Greece’s manufacturing industry shrank at a record pace last month as demand collapsed amid capital controls introduced in an attempt to contain the nation’s crisis.
Markit Economics said its factory Purchasing Managers’ Index fell to 30.2 from 46.9 in June. A reading below 50 indicates contraction. A gauge of new orders plunged to 17.9 from 43.2, also a record low.
Markit said survey respondents blamed capital controls and a “generally uncertain operating environment” for the loss of business. The plunge in the index reflects heightened concerns last month about Greece’s future in the euro area after a temporary breakdown in negotiations on a bailout deal.
“Although manufacturing represents only a small proportion of Greece’s total productive output, the sheer magnitude of the downturn sends a worrying signal for the health of the economy as a whole,” said Phil Smith, an economist at Markit in London. “Bank closures and capital restrictions badly hampered normal business activity.”

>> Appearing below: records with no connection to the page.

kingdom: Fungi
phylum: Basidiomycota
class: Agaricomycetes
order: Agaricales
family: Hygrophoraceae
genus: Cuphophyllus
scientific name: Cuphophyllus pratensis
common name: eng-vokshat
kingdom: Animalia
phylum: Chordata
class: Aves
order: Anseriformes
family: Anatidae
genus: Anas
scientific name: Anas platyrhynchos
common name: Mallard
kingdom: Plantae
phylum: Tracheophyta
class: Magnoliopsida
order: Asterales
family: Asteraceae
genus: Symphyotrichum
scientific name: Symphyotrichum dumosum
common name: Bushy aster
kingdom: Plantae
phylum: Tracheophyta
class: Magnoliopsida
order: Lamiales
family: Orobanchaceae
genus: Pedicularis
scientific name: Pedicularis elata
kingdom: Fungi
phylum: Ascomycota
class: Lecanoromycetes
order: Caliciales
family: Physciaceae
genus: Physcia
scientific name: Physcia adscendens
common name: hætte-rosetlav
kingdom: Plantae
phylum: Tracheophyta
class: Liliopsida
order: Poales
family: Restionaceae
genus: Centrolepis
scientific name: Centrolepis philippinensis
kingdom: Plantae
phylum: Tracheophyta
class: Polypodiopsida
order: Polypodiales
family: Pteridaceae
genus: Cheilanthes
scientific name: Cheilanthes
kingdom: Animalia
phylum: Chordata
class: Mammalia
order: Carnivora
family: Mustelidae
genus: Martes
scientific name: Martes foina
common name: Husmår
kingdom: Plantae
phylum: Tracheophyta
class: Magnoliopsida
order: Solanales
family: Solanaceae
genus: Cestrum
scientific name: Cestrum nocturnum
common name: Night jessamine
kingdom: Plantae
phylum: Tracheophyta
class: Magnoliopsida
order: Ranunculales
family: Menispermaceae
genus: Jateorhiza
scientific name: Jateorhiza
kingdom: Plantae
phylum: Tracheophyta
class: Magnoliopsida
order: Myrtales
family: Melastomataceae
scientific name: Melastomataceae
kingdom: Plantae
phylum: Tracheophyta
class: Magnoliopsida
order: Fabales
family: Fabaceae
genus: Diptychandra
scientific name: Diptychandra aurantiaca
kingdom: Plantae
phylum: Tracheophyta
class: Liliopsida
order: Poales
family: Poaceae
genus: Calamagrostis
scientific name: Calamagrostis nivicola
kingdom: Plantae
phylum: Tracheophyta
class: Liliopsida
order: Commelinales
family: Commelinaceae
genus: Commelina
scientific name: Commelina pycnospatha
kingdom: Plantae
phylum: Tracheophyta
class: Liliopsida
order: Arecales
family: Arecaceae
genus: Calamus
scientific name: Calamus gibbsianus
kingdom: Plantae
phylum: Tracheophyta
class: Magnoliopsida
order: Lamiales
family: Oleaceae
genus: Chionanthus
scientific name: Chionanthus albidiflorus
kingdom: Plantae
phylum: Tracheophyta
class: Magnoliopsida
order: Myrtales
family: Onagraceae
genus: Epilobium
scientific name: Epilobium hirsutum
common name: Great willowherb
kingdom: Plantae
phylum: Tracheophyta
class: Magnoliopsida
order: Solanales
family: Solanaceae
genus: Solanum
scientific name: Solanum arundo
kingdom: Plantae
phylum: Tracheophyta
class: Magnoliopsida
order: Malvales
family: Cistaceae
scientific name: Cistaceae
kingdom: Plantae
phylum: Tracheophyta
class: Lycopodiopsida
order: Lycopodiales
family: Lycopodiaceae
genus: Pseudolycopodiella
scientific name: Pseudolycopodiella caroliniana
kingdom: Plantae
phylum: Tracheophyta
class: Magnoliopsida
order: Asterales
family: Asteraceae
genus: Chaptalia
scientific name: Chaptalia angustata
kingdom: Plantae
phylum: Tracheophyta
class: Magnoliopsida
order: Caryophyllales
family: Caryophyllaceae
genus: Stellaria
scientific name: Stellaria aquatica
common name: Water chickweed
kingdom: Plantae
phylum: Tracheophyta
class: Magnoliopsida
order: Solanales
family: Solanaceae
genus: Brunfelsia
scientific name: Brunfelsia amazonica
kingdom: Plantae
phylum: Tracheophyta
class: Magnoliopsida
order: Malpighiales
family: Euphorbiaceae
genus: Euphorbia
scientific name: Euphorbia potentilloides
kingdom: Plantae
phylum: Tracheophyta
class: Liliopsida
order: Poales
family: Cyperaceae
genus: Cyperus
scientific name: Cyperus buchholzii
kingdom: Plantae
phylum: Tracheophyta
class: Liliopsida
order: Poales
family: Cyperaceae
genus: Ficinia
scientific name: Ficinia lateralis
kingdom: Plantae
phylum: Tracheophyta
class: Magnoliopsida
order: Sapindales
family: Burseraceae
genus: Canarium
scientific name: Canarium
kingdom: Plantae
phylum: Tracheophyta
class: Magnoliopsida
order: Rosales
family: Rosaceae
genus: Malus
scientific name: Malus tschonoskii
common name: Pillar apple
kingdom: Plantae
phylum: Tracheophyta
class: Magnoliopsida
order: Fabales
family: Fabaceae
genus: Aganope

The weak factory reading highlights the challenge Prime Minister Alexis Tsipras faces in reviving the shattered Greek economy, which has shrunk by about a quarter in the past six years. The country has already fallen back into a recession and the economy is forecast to contract this year.
In the euro area, Markit’s manufacturing index slipped to 52.4 in July from 52.5 in June. That’s better than the initially reported reading of 52.2. The measure for Germany, Europe’s largest economy, was at 51.8, higher than the estimate of 51.5.